• EXERCISE PASSAGE:
-- Opening Marker --

I was remiss to let May 30 pass without comment or commemoration. OK, I did have a hot meal that day.

It was 590 years ago, on May 30, that Joan of Arc was burned at the stake. She was 19. Family lore says she was a distant relative, you know, the Jeanne d’Arc and D’Arconte somehow connected.

When he talked about it my father always quoted from a book his doctor owned that explained the relationship, but the doctor and my father died before I could get my hands on it.

In a Mark Twain novel about Joan, he presented her life through the memoirs of Louis de Conte. Oh, my father’s name was Louis D’Arconte.

OK, it’s a stretch, but so what. Most family lore is.

“Then she clearly understood/ if he was fire, O she must be wood,” Leonard Cohen wrote in his “love” song to Joan.

The most convincing argument to me was a story about my grandfather, who I lived with as a young boy until he died.

My grandfather never went to church, but he would have the parish priests over for Sunday dinner on occasion and give them money for the church before they left.

When they asked them why he never came to Mass, the story says he told them it was because of what the church did to Joan of Arc. Sort of a 500-hundred-year-old grudge held by a neighborhood barber in his 70s. I get it.

Saturday sermon

“Loving someone is like a mental illness that’s not covered by health insurance.”

— Haruki Murakami

Feedback

Those strawberries from a “Smart” question the other Saturday drew a few deep observations on those little red things:

“Is a strawberry a fruit? Are the ‘seeds’ on the outside really pipins?” writes Dan W. “There is a fuzzy line that defines a berry, fruit and vegetable.”

He adds: “Strawberries were not what they were first called. They were known as strewberries, because of the ‘strewn about’ fashion in which they grew.”

-- Closing Marker --

• INFORMATION PROVIDED:
-- Opening Marker --

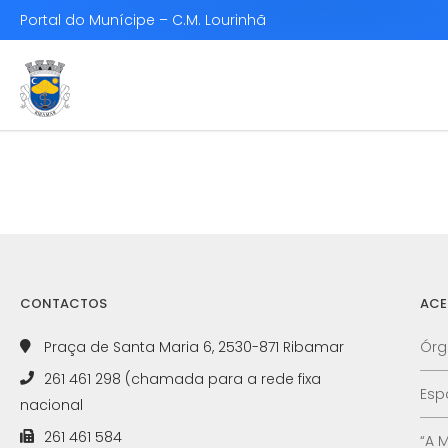
Portal do Munícipe – C.M. Lourinhã
CONTACTOS
ACE
Praça de Santa Maria 6, 2530-871 Ribamar
Órg
261 461 298 (chamada para a rede fixa
Esp
nacional
261 461 584
“A 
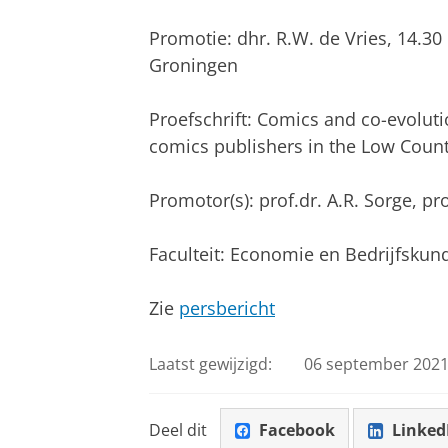
Promotie: dhr. R.W. de Vries, 14.3
Groningen
Proefschrift: Comics and co-evoluti
comics publishers in the Low Count
Promotor(s): prof.dr. A.R. Sorge, pro
Faculteit: Economie en Bedrijfskun
Zie
persbericht
Laatst gewijzigd:
06 september 2021
Deel dit
Facebook
Linked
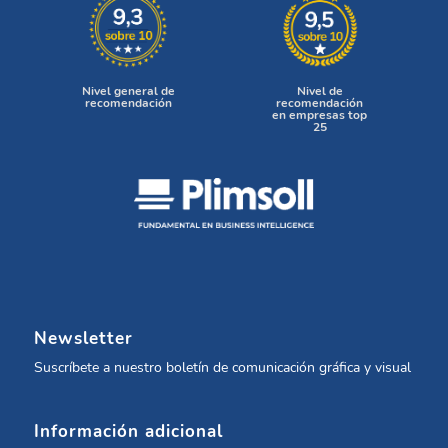
Nivel general de
Nivel de
recomendación
recomendación
en empresas top
25
Newsletter
Suscríbete a nuestro boletín de comunicación gráfica y visual
Información adicional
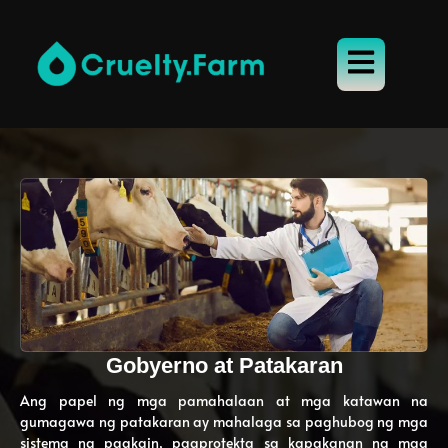
Gobyerno at Patakaran
Ang papel ng mga pamahalaan at mga katawan na
gumagawa ng patakaran ay mahalaga sa paghubog ng mga
sistema ng pagkain, pagprotekta sa kapakanan ng mga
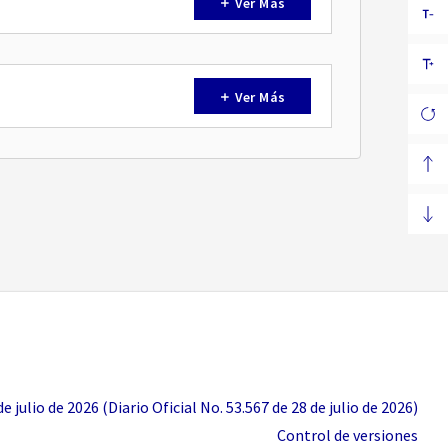
Ver Más
Ver Más
 julio de 2026 (Diario Oficial No. 53.567 de 28 de julio de 2026)
Control de versiones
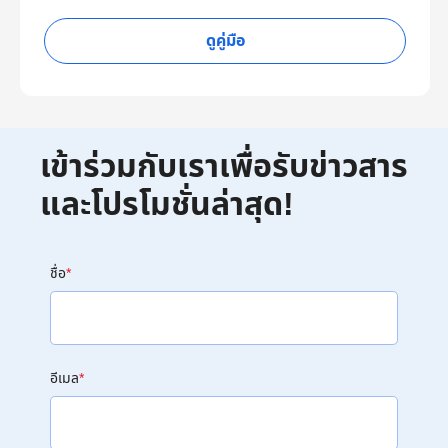
ดูคู่มือ
เข้าร่วมกับเราเพื่อรับข่าวสาร
และโปรโมชั่นล่าสุด!
ชื่อ
*
อีเมล
*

-- Closing Marker --

• QUESTIONS TO ANSWER:
**a.** Answer these questions from the column:
(i) How old was Joan of Arc when she was burned at the stake?
(ii) What was the writer's father's name?
(iii) According to Dan W., what were strawberries first called?
**b.** Reproduce the section of the column that begins at the words "When he talked" and stops after "family lore is.".

• RESULTS FOR EACH TASK:
**a.**
(i) She was 19.
(ii) Louis D'Arconte.
(iii) Strewberries.

**b.**
When he talked about it my father always quoted from a book his doctor owned that explained the relationship, but the doctor and my father died before I could get my hands on it.

In a Mark Twain novel about Joan, he presented her life through the memoirs of Louis de Conte. Oh, my father’s name was Louis D’Arconte.

OK, it’s a stretch, but so what. Most family lore is.